节选:
..........
UVA 816 Abbott's Revenge(带方向的bfs）

​​UVA 816​​

题意

给你一幅图， 求起点到终点最短路，图中每个节点进入的朝向跟出去的方向题目会给出。

分析

用一个三元组来保存状态(r, c, dir),代表当前位置在r, c。面朝dir方向。

#include<bits/stdc++.h>
using namespace std;

struct Node
{
    int r, c, dir; // 站在(r,c)，面朝方向dir(0~3分别表示N, E, S, W)
    Node(int r = 0, int c = 0, int dir = 0) : r(r), c(c), dir(dir) {}
};

const int maxn = 10;
const char *dirs = "NESW"; // 顺时针旋转
const char *turns = "FLR";

int has_edge[maxn][maxn][4][3];
int d[maxn][maxn][4];
Node p[maxn][maxn][4];
int r0, c0, dir, r1, c1, r2, c2;

int dir_id(char c) { return strchr(dirs, c) - dirs; }
int turn_id(char c) { return strchr(turns, c) - turns; }

const int dr[] = {-1, 0, 1, 0};
const int dc[] = {0, 1, 0, -1};

Node walk(const Node &u, int turn)
{
    int dir = u.dir;
    if (turn == 1)
        dir = (dir + 3) % 4; // 逆时针
    if (turn == 2)
        dir = (dir + 1) % 4; // 顺时针
    return Node(u.r + dr[dir], u.c + dc[dir], dir);
}

bool inside(int r, int c)
{
    return r >= 1 && r <= 9 && c >= 1 && c <= 9;
}

bool read_case()
{
    char s[99], s2[99];
    if (scanf("%s%d%d%s%d%d", s, &r0, &c0, s2, &r2, &c2) != 6)
        return false;
    printf("%s\n", s);

    dir = dir_id(s2[0]);
    r1 = r0 + dr[dir];
    c1 = c0 + dc[dir];

    memset(has_edge, 0, sizeof(has_edge));
    for (;;)
    {
        int r, c;
        scanf("%d", &r);
        if (r == 0)
            break;
        scanf("%d", &c);
        while (scanf("%s", s) == 1 && s[0] != '*')
        {
            for (int i = 1; i < strlen(s); i++)
                has_edge[r][c][dir_id(s[0])][turn_id(s[i])] = 1;
        }
    }
    return true;
}

void print_ans(Node u)
..........
[提取的页面文本数据]
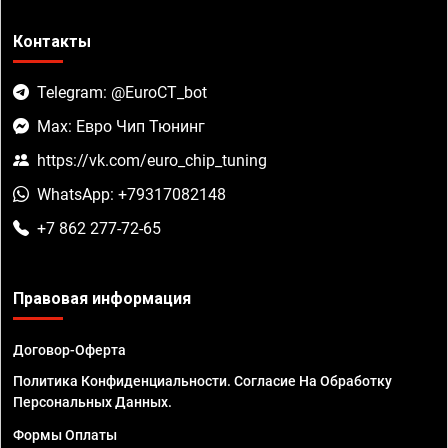
Контакты
Telegram: @EuroCT_bot
Max: Евро Чип Тюнинг
https://vk.com/euro_chip_tuning
WhatsApp: +79317082148
+7 862 277-72-65
Правовая информация
Договор-Оферта
Политика Конфиденциальности. Согласие На Обработку
Персональных Данных.
Формы Оплаты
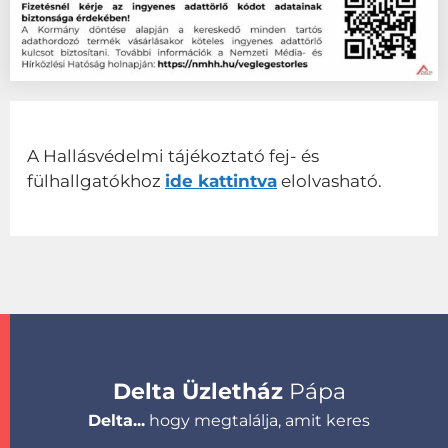
A Hallásvédelmi tájékoztató fej- és
fülhallgatókhoz
ide kattintva
elolvasható.
Delta Üzletház
Pápa
Delta...
hogy megtalálja, amit keres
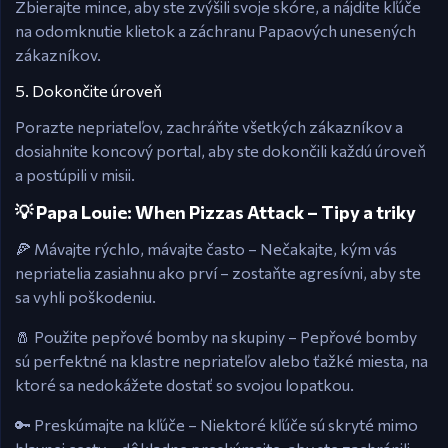
Zbierajte mince, aby ste zvýšili svoje skóre, a nájdite kľúče
na odomknutie klietok a záchranu Papaových unesených
zákazníkov.
5. Dokončite úroveň
Porazte nepriateľov, zachráňte všetkých zákazníkov a
dosiahnite koncový portal, aby ste dokončili každú úroveň
a postúpili v misii.
💡 Papa Louie: When Pizzas Attack – Tipy a triky
🍕 Mávajte rýchlo, mávajte často – Nečakajte, kým vás
nepriatelia zasiahnu ako prví – zostaňte agresívni, aby ste
sa vyhli poškodeniu.
🧂 Použite pepřové bomby na skupiny – Pepřové bomby
sú perfektné na klastre nepriateľov alebo ťažké miesta, na
ktoré sa nedokážete dostať so svojou lopatkou.
🔑 Preskúmajte na kľúče – Niektoré kľúče sú skryté mimo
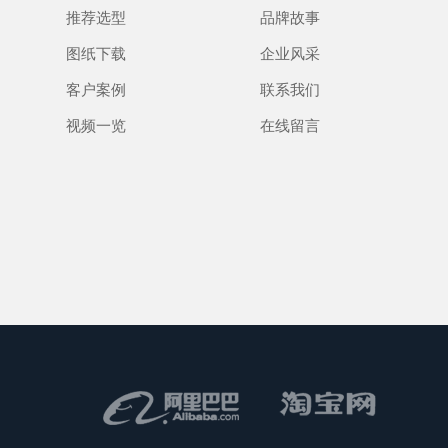
推荐选型
品牌故事
图纸下载
企业风采
客户案例
联系我们
视频一览
在线留言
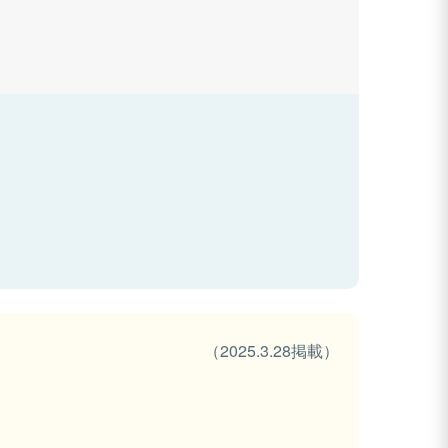
（2025.3.28掲載）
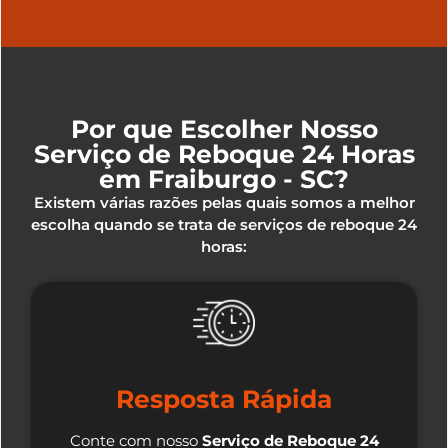
Por que Escolher Nosso
Serviço de Reboque 24 Horas
em Fraiburgo - SC?
Existem várias razões pelas quais somos a melhor
escolha quando se trata de serviços de reboque 24
horas:
Resposta Rápida
Conte com nosso
Serviço de Reboque 24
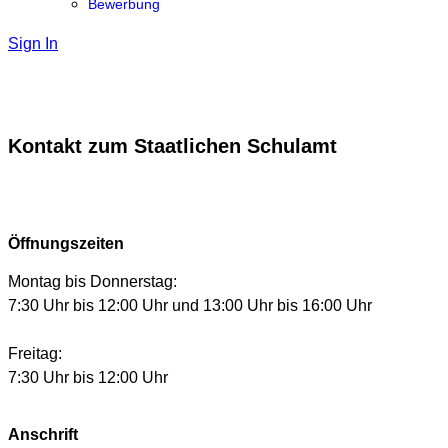
Bewerbung
Sign In
Kontakt zum Staatlichen Schulamt
Öffnungszeiten
Montag bis Donnerstag:
7:30 Uhr bis 12:00 Uhr und 13:00 Uhr bis 16:00 Uhr
Freitag:
7:30 Uhr bis 12:00 Uhr
Anschrift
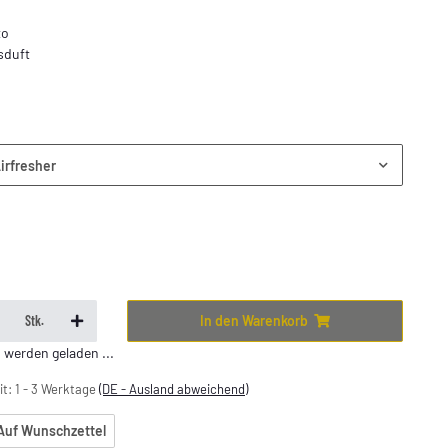
to
sduft
irfresher
In den Warenkorb
Stk.
erden geladen ...
it:
1 - 3 Werktage
(DE - Ausland abweichend)
Auf Wunschzettel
..........
操作要求: 将 UVA 816 题解中的这句话译成英文：“给你一幅图， 求起点到终点最短路，图中每个节点进入的朝向跟出去的方向题目会给出。”

输出如下: You are given a map and must find the shortest path from the start to the destination; for each node in the map, the problem specifies the direction you face on entering it and the directions in which you may leave.